▶ Page extract:
⁂

Not a bad start, hopefully...
Bang Bang Kid (1967)
funny if you're 5 years old
Juvenile "comedy" with Tom Bosley coming into town along with some fat slob wearing a plastic mask that's supposed to make him a "robot" - plays like an old TV sitcom with everything but a laugh track. Appears to have been made for TV, there's nothing "cinematic" about it; may appeal to 5 year olds, geriatrics and anyone under heavy medication, at best.
What's most annoying about this movie is the obvious apathy on everyone's part - as you watch Bosley slog through his performance you can almost hear him thinking, "thank god for my union contract - I'd never do anything like this for free."
Street Kings (2008)

⁂

(Stored dataset items)
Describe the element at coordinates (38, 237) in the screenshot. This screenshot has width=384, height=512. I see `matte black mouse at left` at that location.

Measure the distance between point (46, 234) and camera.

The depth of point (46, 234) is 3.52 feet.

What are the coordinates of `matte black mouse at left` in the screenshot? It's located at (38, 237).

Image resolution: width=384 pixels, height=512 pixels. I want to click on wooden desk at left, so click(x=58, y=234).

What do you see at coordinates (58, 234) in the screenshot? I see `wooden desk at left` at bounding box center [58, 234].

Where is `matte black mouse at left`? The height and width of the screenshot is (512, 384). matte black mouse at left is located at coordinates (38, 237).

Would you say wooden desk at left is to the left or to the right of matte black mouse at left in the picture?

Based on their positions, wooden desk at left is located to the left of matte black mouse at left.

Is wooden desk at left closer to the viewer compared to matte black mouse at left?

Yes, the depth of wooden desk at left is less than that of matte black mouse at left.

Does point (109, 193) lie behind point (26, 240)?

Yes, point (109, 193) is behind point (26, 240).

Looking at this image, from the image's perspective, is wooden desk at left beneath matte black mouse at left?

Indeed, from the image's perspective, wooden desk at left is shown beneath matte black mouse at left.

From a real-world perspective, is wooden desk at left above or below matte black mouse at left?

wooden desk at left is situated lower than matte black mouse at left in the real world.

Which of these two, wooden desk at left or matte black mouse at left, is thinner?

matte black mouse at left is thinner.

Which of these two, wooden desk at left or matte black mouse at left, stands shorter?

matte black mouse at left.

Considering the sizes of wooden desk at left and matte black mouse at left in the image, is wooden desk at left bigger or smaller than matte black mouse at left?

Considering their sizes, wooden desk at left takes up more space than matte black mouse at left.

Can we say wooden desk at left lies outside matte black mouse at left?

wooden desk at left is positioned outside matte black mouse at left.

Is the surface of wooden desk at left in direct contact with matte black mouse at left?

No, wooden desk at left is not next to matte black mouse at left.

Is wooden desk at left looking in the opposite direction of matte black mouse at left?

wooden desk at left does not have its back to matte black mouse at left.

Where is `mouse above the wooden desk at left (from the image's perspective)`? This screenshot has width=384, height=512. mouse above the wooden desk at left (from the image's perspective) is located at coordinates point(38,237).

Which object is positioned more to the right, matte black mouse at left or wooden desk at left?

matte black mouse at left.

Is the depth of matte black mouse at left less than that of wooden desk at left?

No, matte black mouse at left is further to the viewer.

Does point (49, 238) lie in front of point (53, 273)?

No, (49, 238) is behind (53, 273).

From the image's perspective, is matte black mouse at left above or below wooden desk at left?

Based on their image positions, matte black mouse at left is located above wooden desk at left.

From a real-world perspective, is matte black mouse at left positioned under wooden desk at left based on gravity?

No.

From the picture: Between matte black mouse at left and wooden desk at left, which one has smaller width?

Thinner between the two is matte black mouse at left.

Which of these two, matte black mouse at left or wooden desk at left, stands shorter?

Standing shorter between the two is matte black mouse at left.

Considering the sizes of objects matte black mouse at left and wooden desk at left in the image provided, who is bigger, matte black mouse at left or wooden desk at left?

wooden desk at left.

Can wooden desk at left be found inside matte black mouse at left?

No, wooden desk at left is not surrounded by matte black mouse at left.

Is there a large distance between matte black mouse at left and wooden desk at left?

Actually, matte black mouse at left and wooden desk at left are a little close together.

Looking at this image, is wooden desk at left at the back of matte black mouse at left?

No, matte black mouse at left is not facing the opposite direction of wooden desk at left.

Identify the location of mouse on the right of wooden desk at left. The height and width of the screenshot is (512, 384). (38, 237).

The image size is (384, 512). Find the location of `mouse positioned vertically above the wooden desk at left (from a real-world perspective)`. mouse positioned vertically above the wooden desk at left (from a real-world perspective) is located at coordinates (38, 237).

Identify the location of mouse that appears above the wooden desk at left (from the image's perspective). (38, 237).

⁂

▶ Work item A:
According to the Bang Bang Kid review, which actor comes into town along with a man wearing a plastic mask?
▶ Work item B:
Continue the movie reviews page from its final line, "Street Kings (2008)."

▶ Exercise output A:
Tom Bosley

▶ Exercise output B:
Engaging time passer
There are so many cop movies, especially on TV, you've already seen it all, waiting for something with a fresh twist. Forget it, not here. Cop films like this are always formulaic, and you may as well wait for TV or DVD; it's the same as CSI and other productions, pretty generic; the setup is engaging - good cop manipulating evidence to ensure conviction of a bad guy - but it devolves into typical cop stuff you've seen a thousand times already. Plenty of plot holes, too, and it really doesn't hold up; if you're looking for the next FRENCH CONNECTION, VALACHI PAPERS or SEVEN UPS, you won't find it here; it's just a slightly bigger TV show with dirtier language.
Killer Barbys vs. Dracula (2002)
beyond the valley of Franco
There was a time when Franco at least tried to make entertaining movies - always sloppy (he'd shoot lots of loose footage, then resell/repackage the same stuff to different distributors under different titles); but this is even worse than Lust For Frankenstein - just a cheap amateur whack-job shot on camcorder by high school students.
At least Ed Wood tried to make "important" movies - but he had a terribly overinflated sense of himself, and unfortunately - no talent.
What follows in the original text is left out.